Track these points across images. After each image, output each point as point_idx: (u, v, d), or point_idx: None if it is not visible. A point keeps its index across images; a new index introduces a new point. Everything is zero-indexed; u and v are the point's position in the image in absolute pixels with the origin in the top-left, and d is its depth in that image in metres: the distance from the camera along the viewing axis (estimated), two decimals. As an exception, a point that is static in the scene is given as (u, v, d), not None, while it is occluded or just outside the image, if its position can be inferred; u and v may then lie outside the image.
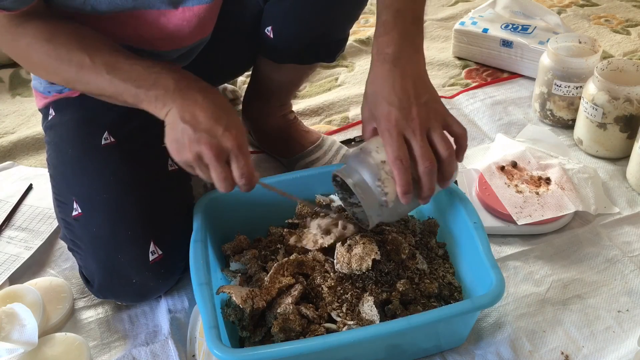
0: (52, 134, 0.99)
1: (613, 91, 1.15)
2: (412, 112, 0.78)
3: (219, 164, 0.76)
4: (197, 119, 0.76)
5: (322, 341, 0.73)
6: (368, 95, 0.83)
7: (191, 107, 0.77)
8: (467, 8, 1.80)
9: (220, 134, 0.75)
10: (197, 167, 0.78)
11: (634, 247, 1.03)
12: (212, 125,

■ ■ ■

__WHAT THE TASK REQUIRES__.
The records above are to be duplicated exactly, pictures left out.

__WRITTEN ANSWER__.
Track these points across images. After each image, output each point as point_idx: (u, v, d), or point_idx: None if it is not visible. A point keeps its index across images; a new index introduces a new point. Everything is zero-indexed; u and v are the point's position in the image in absolute pixels with the origin in the top-left, and d is its depth in that image in metres: the distance from the camera along the viewing axis (estimated), two decimals. As an exception, a point that is static in the scene is given as (u, v, d), not None, while it is occluded or just outside the image, if its position can be inferred; u and v may then lie outside the image.
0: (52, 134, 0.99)
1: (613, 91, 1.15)
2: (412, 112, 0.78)
3: (219, 164, 0.76)
4: (197, 119, 0.76)
5: (322, 341, 0.73)
6: (368, 95, 0.83)
7: (191, 107, 0.77)
8: (467, 8, 1.80)
9: (220, 134, 0.75)
10: (197, 167, 0.78)
11: (634, 247, 1.03)
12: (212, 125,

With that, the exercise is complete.